At the end of the first book, you can drive readers to marketing materials designed to get them excited about the series. If you’ve satisfied them, they’ll likely follow you to these materials. That’s when you sell them on the series. You’re worth the effort and you’re worth the risk, and the reader knows that because you’ve proven yourself in the first book.
If you try to market the first book by marketing the series, then you get the reaction that I explored in my last Trailer Time, and you fail.
Now, here’s the exceptions: If you truly have a Xanth-style series or if your current book is a Xanth-style book in a Pern-style series (not talking actual content here, but the relationship to the rest of the books), then any book that can be a stand-alone novel is an ambassador to the series, just like the first book is an ambassador to the series. If the reader can really start (and appreciate) your series with the book you have now, then market the book you have now and use it to hook readers to the series, just as you would do with the first book.
Once you’ve won readers over, then it’s time to market the series. How you do this is going to depend a great deal on whether it is a Wheel of Time, a Pern, or a Xanth, and it’s also going to depend on the content of the series relative to the content of the hook book.

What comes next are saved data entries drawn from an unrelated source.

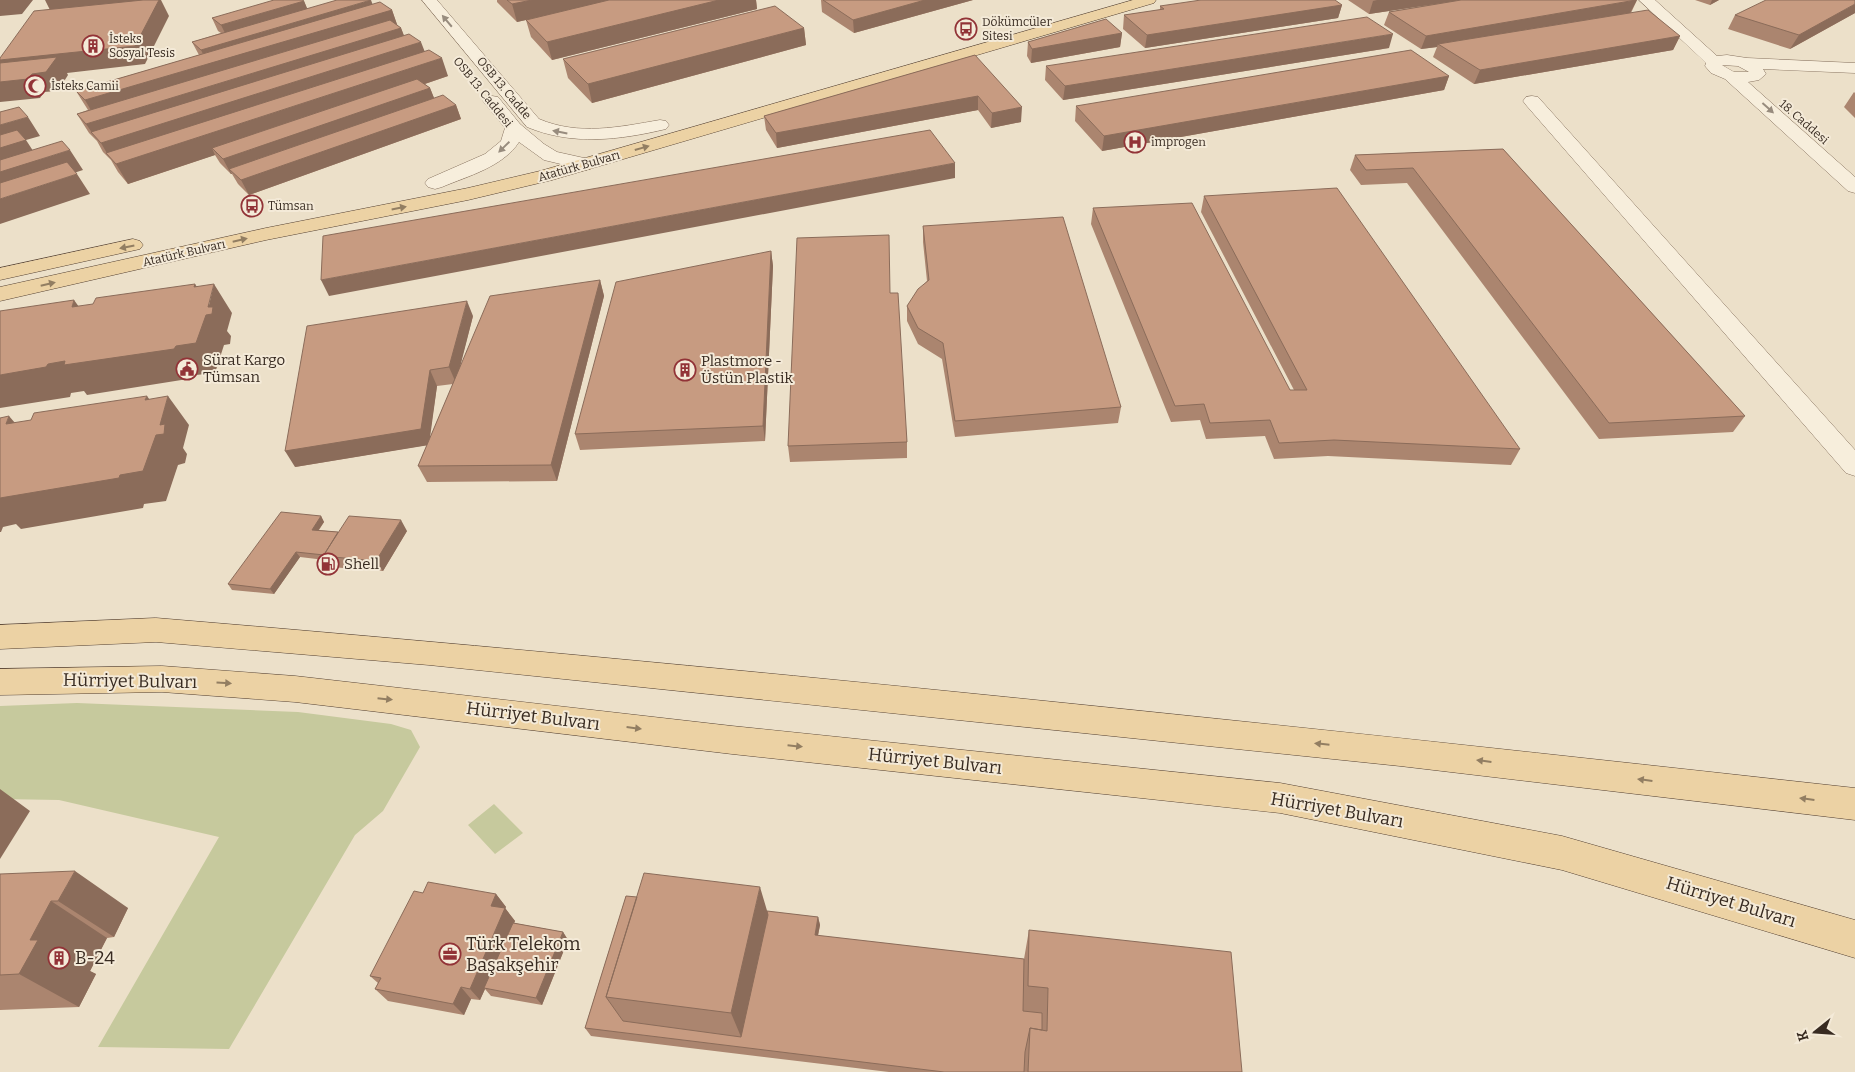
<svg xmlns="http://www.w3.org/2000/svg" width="1855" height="1072" font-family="Bitter,serif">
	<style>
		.green { fill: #c6c99d }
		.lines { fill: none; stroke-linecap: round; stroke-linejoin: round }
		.minor-casing { stroke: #87725f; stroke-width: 1 }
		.major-casing { stroke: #554132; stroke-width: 1 }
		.minor { fill: #f7eedc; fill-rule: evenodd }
		.major { fill: #ecd2a4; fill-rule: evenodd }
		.wall { fill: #ab856f; fill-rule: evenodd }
		.shaded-wall { fill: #8b6c5a }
		.building { fill: #c79b81; stroke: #8b6c5a }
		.oneway { fill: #988c7e }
		.oneway2 { fill: #927e62 }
		.labels { text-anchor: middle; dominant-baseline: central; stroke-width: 4; stroke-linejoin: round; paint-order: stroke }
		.far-poi-label { font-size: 12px; fill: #382b21; stroke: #f4ead8; text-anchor: start }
		.far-street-label { font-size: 12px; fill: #382b21; stroke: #f4ead8 }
		.poi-label { font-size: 15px; fill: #382b21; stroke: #f4ead8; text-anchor: start }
		.near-street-label { font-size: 18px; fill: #382b21; stroke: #f4ead8 }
		.near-poi-label { font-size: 18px; fill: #382b21; stroke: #f4ead8; text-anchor: start }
	</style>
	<rect width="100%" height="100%" fill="#ece0c9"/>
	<path class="green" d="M77,703L298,712L391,724L411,730L420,747L383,811L355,835L229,1049L98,1047L219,837L59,800L0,799V706Z
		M494,804L523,833L495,854L468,825Z"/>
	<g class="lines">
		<g class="minor-casing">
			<path id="minor" d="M422,0H437L539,119C579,136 619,127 660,120L666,121L669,125L666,129C620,140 572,146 527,127Z
				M1639,0H1655L1717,56L1727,55L1747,58L1855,63V73L1763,69L1766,74L1759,80L1748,82L1855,177V193L1848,191L1725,79L1711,73L1705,66L1706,63ZM1722,65L1738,66L1749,72H1734Z
				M492,96L498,97L520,124L544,144L557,152L593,160L595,164L593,168L586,170L544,160L519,142C503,167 468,176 442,187L435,189L428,187L425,183L428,179L485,154L501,141L505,128L483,101L486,97Z
				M1532,96L1538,97L1855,450V476L1846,473L1526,105L1523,101L1526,97Z"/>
		</g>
		<g class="major-casing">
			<path id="major" d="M1133,0H1156L1154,3L552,180L468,200L266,240L0,301V287L266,228L468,188L540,171Z
				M133,239L140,241L143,245L140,249L0,280V268Z
				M156,618C723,665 1289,725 1855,788V820L1400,766L429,665L156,642L0,649V625Z
				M162,666L295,676L732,726L1280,783L1562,836L1855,920V958L1562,870L1280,813L732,754L295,702L162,692L0,695V669Z"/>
		</g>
		<use href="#minor" class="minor"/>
		<use href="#major" class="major"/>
	</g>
	<path class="wall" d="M497,0H756L757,9L552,60L531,37L526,20L517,22L497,2Z
		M821,0H973L854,33L822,12Z
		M1348,0H1637L1631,13L1680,36L1673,50L1474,84L1433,57L1437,47L1421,49L1384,25L1389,12L1436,4L1369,14Z
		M1695,0H1719L1710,5Z
		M304,1L307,9L373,5L392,10L397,25L401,28L404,36L424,51L448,76L425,84L430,88L434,98L456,105L461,119L249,195L238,184L232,174H231L220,163L215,155L128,184L118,172L111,160L103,152L97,141L89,133L77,114L88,110L76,91L199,55L192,42L221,33L218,31L212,18Z
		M1342,5L1338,18L1145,48L1123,29L1124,15L1160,10V6Z
		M1855,13L1790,49L1728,29L1735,15Z
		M804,28L806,45L592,103L568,78L563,59Z
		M1122,33L1120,47L1031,63L1027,56L1028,42Z
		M1389,48L1063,100L1045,80L1046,66Z
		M975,55L1021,122L991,128L978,110L777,148L766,130L764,116Z
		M1449,76L1444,90L1102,151L1075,121L1076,106Z
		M1854,92L1855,93V118L1844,107Z
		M1503,149L1745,416L1733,432L1599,439L1407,183L1361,185L1350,170L1355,155Z
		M1204,196L1520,449L1511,465L1328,456L1274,459L1265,436L1206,439L1200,420L1171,422L1091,224L1093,208L1290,390H1294L1201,212Z
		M923,226L1121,407L1118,423L955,437L942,359L918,344L907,321V306L927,281L923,242Z
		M771,251L773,266L765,441L580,450L575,434Z
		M600,280L604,296L557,481L427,482L418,466L427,445L295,467L473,316L460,365ZM453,384L429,440L437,386Z
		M890,293L907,442V458L790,462L788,446Z
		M321,516L324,522L319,530L338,532L407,531L383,571L330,567L325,560L300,557L274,594L232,590L228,584Z
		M0,874L128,908L114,937L107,938L90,971L96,974L79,1007L0,1010Z
		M423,893L496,894L506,907L505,908L515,921L514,923L563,932L568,940L542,1005L491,996L485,989L480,1000L471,999L464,1015L388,1001L375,989L378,983L370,976Z
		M626,896L818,917L820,925L818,936L1024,959L1029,930L1242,1072H889L591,1036L585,1028Z"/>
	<path class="shaded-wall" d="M0,0H33L22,14L0,16Z
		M45,0H152L50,10Z
		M159,0H161L169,16L145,64L67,73L68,75L58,91L44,92L40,98L0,102V60Z
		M371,0L376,14L392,10L398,27L96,119L85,100L208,64L201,50Z
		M532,0H612L517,22L512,4Z
		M719,0H756L757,9L552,60L547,42Z
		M925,0H973L854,33L853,20Z
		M1377,0H1462L1369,14L1373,1Z
		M1637,0L1630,13L1438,44L1437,47L1421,49L1426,36Z
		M1712,0H1719L1710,5Z
		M304,1L310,15L228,39L221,25Z
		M1855,4V13L1790,49L1799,35Z
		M1342,5L1338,18L1145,48L1147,35Z
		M401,28L408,46L93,134L86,124Z
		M804,28L806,45L592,103L588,84Z
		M1122,33L1120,47L1031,63L1032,49Z
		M1393,34L1389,48L1063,100L1065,86Z
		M1680,36L1673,50L1474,84L1480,70Z
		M421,42L428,60L108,155L101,143Z
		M442,58L448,76L217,154L212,148L215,155L128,184L116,164Z
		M1449,76L1444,90L1102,151L1104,136Z
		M430,88L436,103L229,169L232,174H231L223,159Z
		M978,96V110L777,148L776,133Z
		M456,105L461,119L249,195L241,180Z
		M1022,107L1021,122L991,128L992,113Z
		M28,117L40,136L26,140L39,160L0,172V125Z
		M70,150L83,170L0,197V172Z
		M955,163V178L329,296L321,280Z
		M77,174L90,194L0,224V199Z
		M771,251L773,266L765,441L763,426Z
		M600,280L604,296L557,481L551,465Z
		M195,284L209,305L214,284L232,313L227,331L231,336L230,344L224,345L215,373L196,375L194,378L87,395L84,391L71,393L70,397L0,408V375L48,364L194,287Z
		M74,300L95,329L72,307Z
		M467,301L473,316L456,383L449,367Z
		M430,370L437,386L429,445L295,467L285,451Z
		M147,396L162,417L168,396L189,425L183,448L187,454L185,463L178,465L166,501L144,504L143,508L21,529L16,524L3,527L1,532H0V498L145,400Z
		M9,416L35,446L6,424Z
		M321,516L324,522L315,535L312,530Z
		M401,520L407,531L383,571L376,561Z
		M296,552L300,557L274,594L270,589Z
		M0,789L30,811L0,859Z
		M75,871L128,908L114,937L58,901Z
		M760,887L771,924L744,1044L731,1013Z
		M496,894L506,907L501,918L491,906Z
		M51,901L107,938L90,971L96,974L79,1007L19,974L30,940Z
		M505,908L515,921L486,988H484L485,989L480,1000L470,989Z
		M818,917L820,925L816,944L815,935Z
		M563,932L568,940L542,1005L536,998Z
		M461,987L471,999L464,1015L453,1004Z"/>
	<path class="building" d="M143,0H159L135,46L0,60V58L34,11Z
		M274,0H302L304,1L221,25L212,18Z
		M337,0H371L201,50L192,42Z
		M507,0H532L512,4Z
		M609,0H719L547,42L526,20Z
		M823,0H925L853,20Z
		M1201,0H1335L1342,5L1147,35L1124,15L1164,9L1160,6Z
		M1461,0H1636L1426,36L1389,12Z
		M1766,0H1855V4L1799,35L1735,15Z
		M380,2L392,10L85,100L76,91Z
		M775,6L804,28L588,84L563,59Z
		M1648,10L1680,36L1480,70L1438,44Z
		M1367,17L1393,34L1065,86L1046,66Z
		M1106,19L1122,33L1032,49L1028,42Z
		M390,20L401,28L86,124L77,114Z
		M409,34L421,42L101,143L91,132Z
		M429,50L442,58L116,164L106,153Z
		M1411,50L1449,76L1104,136L1076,106Z
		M975,55L1022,107L992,113L978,96L776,133L764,116Z
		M57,57L46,72L32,74L28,79L0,82V63Z
		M417,79L430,88L223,159L212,148Z
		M443,95L456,105L241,180L229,169Z
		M19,107L28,117L0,125V112Z
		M17,130L26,140L0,148V135Z
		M930,130L955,163L321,280L323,236Z
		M62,141L70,150L0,172V160Z
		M1503,149L1745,416L1609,423L1413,168L1366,170L1355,155Z
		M67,162L77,174L0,199V183Z
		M1337,188L1520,449L1334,440L1279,443L1270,420L1210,423L1204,404L1175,406L1093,208L1192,203L1290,390H1307L1204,196Z
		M1063,217L1121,407L955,421L943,343L918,328L907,306L918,289L929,280L923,226Z
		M889,235L890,293H898L907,442L788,446L797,238Z
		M771,251L763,426L575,434L616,282Z
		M600,280L551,465L418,466L490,296Z
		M195,284L194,287L214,284L208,307H213L212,314L206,315L196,343L176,346L174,349L64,365L65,361L48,364L46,367L0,375V311L74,300L72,307L93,304L96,298Z
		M467,301L449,367L430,370L421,429L285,451L307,326Z
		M147,396L145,400L168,396L160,425L165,424L164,434L156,435L143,471L120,475L119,478L0,498V418L9,416L6,424L31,420L34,413Z
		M281,512L321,516L312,530L338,532L324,555L296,552L270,589L228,584Z
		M349,516L401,520L376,561L323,556Z
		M75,871L58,901H51L30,940H38L19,974L0,975V874Z
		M644,873L760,887L731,1013L606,997Z
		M428,882L496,894L491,906L505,908L470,989L461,987L453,1004L375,989L381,978L370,976L414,891L423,893Z
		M626,896L637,897L606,997L623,1021L741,1037L768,915L767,911L818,917L815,935L1024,959L1023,1011L1042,1013V1030L1030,1028L1025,1052L1024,1072H944L585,1028Z
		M513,923L563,932L536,998L484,988Z
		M1029,930L1231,952L1242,1072H1028L1030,1028L1047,1031L1048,988L1028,986Z"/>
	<defs><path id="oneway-solid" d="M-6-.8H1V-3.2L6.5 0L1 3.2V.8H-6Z" transform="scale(1.25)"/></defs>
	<g class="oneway">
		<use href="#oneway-solid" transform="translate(447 21) rotate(-130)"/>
		<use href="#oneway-solid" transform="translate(1768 108) rotate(42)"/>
		<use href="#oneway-solid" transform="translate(560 132) rotate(-169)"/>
		<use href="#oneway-solid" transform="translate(504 147) rotate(136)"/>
	</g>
	<g class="oneway2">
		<use href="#oneway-solid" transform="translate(642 148) rotate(-16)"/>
		<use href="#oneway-solid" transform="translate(399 208) rotate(-11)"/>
		<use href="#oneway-solid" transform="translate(240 240) rotate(-13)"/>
		<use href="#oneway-solid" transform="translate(127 247) rotate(169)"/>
		<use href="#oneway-solid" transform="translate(48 284) rotate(-13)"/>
		<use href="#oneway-solid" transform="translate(224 683) rotate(4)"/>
		<use href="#oneway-solid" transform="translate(385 699) rotate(6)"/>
		<use href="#oneway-solid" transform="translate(634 728) rotate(7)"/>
		<use href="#oneway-solid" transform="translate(1322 744) rotate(-174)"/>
		<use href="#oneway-solid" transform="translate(795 746) rotate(6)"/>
		<use href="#oneway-solid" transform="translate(1484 761) rotate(-173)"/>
		<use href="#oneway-solid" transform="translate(1645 780) rotate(-173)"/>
		<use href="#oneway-solid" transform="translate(1807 799) rotate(-173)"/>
	</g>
	<defs>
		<g id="bus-ring" transform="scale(1.125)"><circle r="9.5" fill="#f4ead8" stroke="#923337" stroke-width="1.5"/><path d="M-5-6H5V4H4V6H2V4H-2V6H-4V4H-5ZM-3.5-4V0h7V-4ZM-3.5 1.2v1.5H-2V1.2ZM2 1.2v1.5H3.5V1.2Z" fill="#923337"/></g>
		<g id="building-ring" transform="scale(1.125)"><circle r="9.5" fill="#f4ead8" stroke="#923337" stroke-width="1.5"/><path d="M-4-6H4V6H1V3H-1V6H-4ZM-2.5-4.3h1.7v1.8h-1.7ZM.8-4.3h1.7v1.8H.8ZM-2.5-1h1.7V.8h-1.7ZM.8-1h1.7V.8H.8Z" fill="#923337"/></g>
		<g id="mosque-ring" transform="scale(1.125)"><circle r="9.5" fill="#f4ead8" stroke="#923337" stroke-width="1.5"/><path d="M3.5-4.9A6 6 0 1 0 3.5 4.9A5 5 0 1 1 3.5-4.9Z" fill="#923337"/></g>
		<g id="hospital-ring" transform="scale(1.125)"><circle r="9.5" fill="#f4ead8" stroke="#923337" stroke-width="1.5"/><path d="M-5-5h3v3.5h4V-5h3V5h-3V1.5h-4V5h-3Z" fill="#923337"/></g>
		<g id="civic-ring" transform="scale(1.125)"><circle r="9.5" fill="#f4ead8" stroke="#923337" stroke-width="1.5"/><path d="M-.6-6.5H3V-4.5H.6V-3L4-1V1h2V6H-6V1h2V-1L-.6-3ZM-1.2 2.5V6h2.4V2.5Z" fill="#923337"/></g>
		<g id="fuel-ring" transform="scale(1.125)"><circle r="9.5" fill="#f4ead8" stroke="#923337" stroke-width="1.5"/><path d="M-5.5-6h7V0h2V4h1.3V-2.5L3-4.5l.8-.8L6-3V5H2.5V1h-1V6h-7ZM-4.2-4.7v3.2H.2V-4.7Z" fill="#923337"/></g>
		<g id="office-ring" transform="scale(1.125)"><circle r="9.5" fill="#f4ead8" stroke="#923337" stroke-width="1.5"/><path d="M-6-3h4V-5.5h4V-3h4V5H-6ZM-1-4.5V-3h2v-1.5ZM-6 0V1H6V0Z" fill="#923337"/></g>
	</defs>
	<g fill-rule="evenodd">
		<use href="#bus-ring" x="966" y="29"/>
		<use href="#building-ring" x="93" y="46"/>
		<use href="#mosque-ring" x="35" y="86"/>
		<use href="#hospital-ring" x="1135" y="142"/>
		<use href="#bus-ring" x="252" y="206"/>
		<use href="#civic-ring" x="187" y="369"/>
		<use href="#building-ring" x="685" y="370"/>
		<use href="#fuel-ring" x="328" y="564"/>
		<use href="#office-ring" x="450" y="954"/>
		<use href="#building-ring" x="59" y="958"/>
	</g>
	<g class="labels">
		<g class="far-poi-label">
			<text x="982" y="22">Dökümcüler<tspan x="982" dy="14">Sitesi</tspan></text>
			<text x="109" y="39">İsteks<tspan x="109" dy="14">Sosyal Tesis</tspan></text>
			<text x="51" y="86">İsteks Camii</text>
			<text x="1151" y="142">improgen</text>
			<text x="268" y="206">Tümsan</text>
		</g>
		<g class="far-street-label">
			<text transform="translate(504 88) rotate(50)">OSB 13. Cadde</text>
			<text transform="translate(483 92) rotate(51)">OSB 13. Caddesi</text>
			<text transform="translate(1804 122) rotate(41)">18. Caddesi</text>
			<text transform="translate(579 166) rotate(-16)">Atatürk Bulvarı</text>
			<text transform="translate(184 253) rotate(-13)">Atatürk Bulvarı</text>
		</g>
		<g class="poi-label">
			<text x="203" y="360">Sürat Kargo<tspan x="203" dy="17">Tümsan</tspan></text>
			<text x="701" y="361">Plastmore -<tspan x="701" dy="17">Üstün Plastik</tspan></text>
			<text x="344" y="564">Shell</text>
		</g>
		<g class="near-street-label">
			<text transform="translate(130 681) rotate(1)">Hürriyet Bulvarı</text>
			<text transform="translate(533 716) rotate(7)">Hürriyet Bulvarı</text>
			<text transform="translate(935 761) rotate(6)">Hürriyet Bulvarı</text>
			<text transform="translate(1337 810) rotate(10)">Hürriyet Bulvarı</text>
			<text transform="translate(1731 902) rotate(17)">Hürriyet Bulvarı</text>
		</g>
		<g class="near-poi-label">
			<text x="466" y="944">Türk Telekom<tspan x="466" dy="21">Başakşehir</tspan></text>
			<text x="75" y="958">B-24</text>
		</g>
	</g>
	<g transform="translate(1815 1032) rotate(253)" stroke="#f4ead8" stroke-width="4" paint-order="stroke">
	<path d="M0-4L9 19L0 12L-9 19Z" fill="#382b21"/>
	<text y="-8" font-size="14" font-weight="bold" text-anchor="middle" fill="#382b21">K</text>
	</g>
</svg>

If your books are interdependent (either a Wheel of Time or part of a Pern), then you market the series much as you would market the book, by giving readers a taste of the full cast and the complete story arc. If your books are independent (either a Xanth or part of a Pern), then you will need to base your series marketing on the style and the milieu.
For example, if I were to use a Xanth novel to market the series, I would concentrate on the witty punning and magic, while also drawing attention to the tongue-in-cheek social commentary. I might even allude to The Simpsons. If I were to use the Moreta novel to market the Pern series, I would draw attention to how the legend of Moreta shaped the world of Pern and how so much that was lost must be rediscovered if Pern is to survive. Depending on which came first, I would tie Moreta’s story with the series as the “contemporary” Pernese rediscover and explore the Southern continent. And if I were to market the Moreta novel to fans of the Pern series, I would say something about “the truth behind the legend,” which treats the world of Pern with a greater sense of reality than would seem appropriate to new readers, but which makes sense for those who are already sold on the Pern milieu.
The point is, as a writer, you have to market your work in context to where your reader (or potential reader) is in relation to your stories. If you don’t, if you try to accomplish too much, then you’ll fail to capture the reader. If you don’t connect your work to its series at the appropriate time, you’ll fail to leverage the hard work you’ve already done by winning the reader’s trust. Either way, you lose.